WEZN-FM
- Bridgeport, Connecticut; United States;
- Broadcast area: Southern Connecticut
- Frequency: 99.9 MHz (HD Radio)
- Branding: Star 99.9

Programming
- Format: hot adult contemporary
- Subchannels: HD2: WWWF-FM simulcast (country music)
- Affiliations: Compass Media Networks

Ownership
- Owner: Connoisseur Media; (Connoisseur Media Licenses, LLC);
- Sister stations: WEBE; WICC; WICC-FM; WPLR; WYBC-FM;

History
- First air date: October 21, 1960
- Former call signs: WJZZ (1960–1973); WEZN (1973–present);
- Call sign meaning: "Easy" (refers to previous easy listening format)

Technical information
- Licensing authority: FCC
- Facility ID: 48721
- Class: B
- ERP: 27,500 watts
- HAAT: 204 meters (669 ft)
- Transmitter coordinates: 41°16′44″N 73°11′8″W﻿ / ﻿41.27889°N 73.18556°W

Links
- Public license information: Public file; LMS;
- Webcast: Listen live (via TuneIn)
- Website: www.star999.com/home

= WEZN-FM =

Radio station in Bridgeport, Connecticut

WEZN-FM (99.9 MHz, "Star 99.9") is a commercial radio station, licensed to Bridgeport, Connecticut, and serving Southern Connecticut. The station is owned by Connoisseur Media and airs a hot adult contemporary radio format. The WEZN studios are located on Wheelers Farms Road in Milford, and its transmitter is located on the Hi-Ho Tower on Video Lane in Shelton.

== History ==
The station first signed on the air as WJZZ on October 21, 1960, the FM sister station of WICC. As the call letters imply, the station started out as a jazz outlet. There were few FM radios in the 1960s, and the all-jazz format was not financially viable. For a time, WICC simulcast the programming from AM 600 on FM 99.9. WICC sold the station after several years.

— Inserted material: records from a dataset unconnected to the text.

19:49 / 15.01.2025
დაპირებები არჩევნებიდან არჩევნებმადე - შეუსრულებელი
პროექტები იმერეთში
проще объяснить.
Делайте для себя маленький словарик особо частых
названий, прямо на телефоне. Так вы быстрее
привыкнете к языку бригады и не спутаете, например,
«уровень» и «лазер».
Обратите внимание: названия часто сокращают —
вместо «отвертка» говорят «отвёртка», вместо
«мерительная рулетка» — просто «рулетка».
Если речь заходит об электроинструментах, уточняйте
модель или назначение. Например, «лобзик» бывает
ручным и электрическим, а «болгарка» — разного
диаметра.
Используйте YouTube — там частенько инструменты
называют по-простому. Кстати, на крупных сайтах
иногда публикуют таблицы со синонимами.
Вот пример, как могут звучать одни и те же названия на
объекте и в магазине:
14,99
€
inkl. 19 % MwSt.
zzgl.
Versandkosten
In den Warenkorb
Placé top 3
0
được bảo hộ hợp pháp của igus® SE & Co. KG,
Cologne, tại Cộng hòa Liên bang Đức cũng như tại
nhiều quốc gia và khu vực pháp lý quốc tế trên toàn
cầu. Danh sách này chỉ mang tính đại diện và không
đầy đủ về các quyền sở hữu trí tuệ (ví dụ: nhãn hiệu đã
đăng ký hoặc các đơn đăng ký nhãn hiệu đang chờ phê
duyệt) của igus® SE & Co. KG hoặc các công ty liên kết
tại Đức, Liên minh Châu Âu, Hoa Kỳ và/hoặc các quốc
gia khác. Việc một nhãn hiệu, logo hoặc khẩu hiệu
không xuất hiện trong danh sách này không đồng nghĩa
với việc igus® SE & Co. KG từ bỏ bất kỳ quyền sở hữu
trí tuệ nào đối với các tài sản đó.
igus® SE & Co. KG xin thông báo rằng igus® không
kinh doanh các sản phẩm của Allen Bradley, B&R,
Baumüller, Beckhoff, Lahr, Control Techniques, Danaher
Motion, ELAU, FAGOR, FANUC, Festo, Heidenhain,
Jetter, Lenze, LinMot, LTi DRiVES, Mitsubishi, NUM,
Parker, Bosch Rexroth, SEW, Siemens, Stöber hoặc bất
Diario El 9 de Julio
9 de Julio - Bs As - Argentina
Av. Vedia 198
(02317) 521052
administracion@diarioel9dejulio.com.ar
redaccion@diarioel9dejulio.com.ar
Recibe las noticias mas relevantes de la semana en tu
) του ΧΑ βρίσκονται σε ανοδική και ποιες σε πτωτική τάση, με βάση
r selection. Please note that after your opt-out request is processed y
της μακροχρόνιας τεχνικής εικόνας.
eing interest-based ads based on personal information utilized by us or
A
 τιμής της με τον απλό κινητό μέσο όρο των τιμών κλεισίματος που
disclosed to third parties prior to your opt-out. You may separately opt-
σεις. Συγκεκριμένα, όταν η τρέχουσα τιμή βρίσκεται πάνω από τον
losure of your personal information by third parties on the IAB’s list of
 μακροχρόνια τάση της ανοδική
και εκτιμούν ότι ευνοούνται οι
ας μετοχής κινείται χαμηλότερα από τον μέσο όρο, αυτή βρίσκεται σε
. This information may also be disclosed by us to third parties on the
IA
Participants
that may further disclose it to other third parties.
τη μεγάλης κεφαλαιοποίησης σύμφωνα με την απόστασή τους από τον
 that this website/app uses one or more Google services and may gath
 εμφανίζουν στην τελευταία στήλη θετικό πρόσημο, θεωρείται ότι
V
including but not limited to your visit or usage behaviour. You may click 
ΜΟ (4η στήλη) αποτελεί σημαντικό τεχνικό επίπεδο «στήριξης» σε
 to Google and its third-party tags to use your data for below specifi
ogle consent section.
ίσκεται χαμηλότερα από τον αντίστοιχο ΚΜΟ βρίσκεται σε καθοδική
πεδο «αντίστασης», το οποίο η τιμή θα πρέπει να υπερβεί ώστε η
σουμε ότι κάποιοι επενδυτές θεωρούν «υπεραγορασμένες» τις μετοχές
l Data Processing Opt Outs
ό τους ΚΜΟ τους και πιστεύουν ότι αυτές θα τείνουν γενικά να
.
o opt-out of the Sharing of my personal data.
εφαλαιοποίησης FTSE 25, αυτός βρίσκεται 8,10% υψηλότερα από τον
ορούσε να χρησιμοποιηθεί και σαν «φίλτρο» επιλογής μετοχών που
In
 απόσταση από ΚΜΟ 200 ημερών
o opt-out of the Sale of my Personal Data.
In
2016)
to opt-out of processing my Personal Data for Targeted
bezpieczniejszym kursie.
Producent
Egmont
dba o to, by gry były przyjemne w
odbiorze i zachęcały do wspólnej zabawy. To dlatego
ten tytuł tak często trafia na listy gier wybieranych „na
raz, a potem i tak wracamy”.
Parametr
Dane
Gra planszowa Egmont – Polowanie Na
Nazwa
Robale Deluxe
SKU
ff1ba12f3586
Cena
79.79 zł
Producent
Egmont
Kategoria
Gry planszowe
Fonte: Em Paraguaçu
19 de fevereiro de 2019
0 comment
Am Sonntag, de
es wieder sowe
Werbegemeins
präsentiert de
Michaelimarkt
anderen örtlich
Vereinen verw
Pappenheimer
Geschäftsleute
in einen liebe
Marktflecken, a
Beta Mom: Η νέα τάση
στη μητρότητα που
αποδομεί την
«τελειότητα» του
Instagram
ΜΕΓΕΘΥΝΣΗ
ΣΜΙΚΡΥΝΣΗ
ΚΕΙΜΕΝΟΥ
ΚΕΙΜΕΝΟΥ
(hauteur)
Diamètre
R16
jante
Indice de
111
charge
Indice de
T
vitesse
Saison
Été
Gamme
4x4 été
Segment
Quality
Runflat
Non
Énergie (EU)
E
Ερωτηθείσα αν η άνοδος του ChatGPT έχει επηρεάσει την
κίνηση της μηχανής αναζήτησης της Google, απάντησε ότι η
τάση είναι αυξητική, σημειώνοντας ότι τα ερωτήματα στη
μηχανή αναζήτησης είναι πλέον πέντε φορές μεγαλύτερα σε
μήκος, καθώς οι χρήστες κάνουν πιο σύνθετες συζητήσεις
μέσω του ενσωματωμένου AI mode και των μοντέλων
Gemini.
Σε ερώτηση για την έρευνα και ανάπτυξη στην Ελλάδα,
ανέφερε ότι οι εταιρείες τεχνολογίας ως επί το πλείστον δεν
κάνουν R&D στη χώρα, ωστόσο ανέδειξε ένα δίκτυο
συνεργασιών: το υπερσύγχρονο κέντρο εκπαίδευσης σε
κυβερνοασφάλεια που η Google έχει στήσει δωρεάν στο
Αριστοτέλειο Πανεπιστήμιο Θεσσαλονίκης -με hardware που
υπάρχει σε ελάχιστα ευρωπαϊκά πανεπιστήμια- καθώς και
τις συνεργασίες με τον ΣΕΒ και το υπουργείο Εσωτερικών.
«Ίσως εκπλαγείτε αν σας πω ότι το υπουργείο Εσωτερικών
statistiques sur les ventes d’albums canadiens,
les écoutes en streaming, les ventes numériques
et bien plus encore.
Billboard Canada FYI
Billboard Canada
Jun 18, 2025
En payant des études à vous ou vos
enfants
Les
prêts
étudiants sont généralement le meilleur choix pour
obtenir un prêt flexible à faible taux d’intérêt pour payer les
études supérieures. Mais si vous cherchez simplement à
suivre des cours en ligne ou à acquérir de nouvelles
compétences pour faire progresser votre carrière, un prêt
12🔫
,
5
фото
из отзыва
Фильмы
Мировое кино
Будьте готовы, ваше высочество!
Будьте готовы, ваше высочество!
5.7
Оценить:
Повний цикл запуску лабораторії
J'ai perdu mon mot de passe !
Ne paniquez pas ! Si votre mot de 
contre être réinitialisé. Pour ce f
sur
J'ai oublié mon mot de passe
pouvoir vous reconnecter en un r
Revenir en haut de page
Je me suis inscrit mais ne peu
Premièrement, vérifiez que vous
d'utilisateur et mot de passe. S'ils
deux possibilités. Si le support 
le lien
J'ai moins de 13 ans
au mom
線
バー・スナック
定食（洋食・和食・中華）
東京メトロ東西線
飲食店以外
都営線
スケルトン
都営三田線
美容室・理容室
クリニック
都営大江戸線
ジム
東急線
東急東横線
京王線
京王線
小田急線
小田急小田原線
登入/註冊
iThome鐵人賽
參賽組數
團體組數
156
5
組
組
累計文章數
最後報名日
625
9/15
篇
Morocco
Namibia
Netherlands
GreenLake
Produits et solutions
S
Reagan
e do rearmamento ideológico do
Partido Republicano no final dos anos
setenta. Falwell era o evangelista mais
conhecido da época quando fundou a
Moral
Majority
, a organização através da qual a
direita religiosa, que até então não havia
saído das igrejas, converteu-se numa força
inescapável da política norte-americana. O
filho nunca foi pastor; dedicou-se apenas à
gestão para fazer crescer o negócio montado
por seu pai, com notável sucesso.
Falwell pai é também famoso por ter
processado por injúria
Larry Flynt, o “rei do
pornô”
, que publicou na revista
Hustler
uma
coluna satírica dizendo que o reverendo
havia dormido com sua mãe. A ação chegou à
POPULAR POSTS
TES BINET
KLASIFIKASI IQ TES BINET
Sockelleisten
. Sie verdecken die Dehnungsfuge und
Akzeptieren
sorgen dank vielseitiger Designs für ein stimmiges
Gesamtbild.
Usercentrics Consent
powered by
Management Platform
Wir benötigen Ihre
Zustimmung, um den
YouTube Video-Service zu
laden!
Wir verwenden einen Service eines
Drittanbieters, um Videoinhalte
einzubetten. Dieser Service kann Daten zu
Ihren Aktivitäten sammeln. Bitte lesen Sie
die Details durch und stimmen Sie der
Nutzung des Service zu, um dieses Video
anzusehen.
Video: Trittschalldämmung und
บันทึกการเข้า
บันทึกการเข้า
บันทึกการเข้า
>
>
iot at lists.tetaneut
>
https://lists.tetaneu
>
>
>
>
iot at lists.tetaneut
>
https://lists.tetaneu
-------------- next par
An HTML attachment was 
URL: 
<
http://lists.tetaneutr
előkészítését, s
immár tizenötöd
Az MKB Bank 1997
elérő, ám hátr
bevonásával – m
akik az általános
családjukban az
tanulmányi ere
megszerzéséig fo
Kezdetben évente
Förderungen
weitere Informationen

The station was later acquired by Williams Broadcasting, carrying a beautiful music format and changing its call sign to WEZN to reflect its easy listening sound. While WEZN was a popular and profitable station, the audience wanting to hear mostly orchestras and instrumental music was aging. In the 1990s, WEZN gradually added more soft adult contemporary vocals until it made the switch to full-time adult contemporary.

Despite the format changes, the station retains its WEZN call sign; however, outside of hourly station identifications, it rarely says those call letters on the air, preferring the moniker "Star 99.9".

The station was purchased from Cox Radio by Connoisseur Media along with sister stations WFOX and WPLR, at a purchase price of $40 million. Connoisseur Media took ownership on May 10, 2013.

== HD Radio ==
In July 2026, co-owned country music station WWWF-FM (103.1 The Wolf) on Long Island, New York began simulcasting on WEZN's HD2 subchannel, expanding the station's reach further on Long Island and into Connecticut.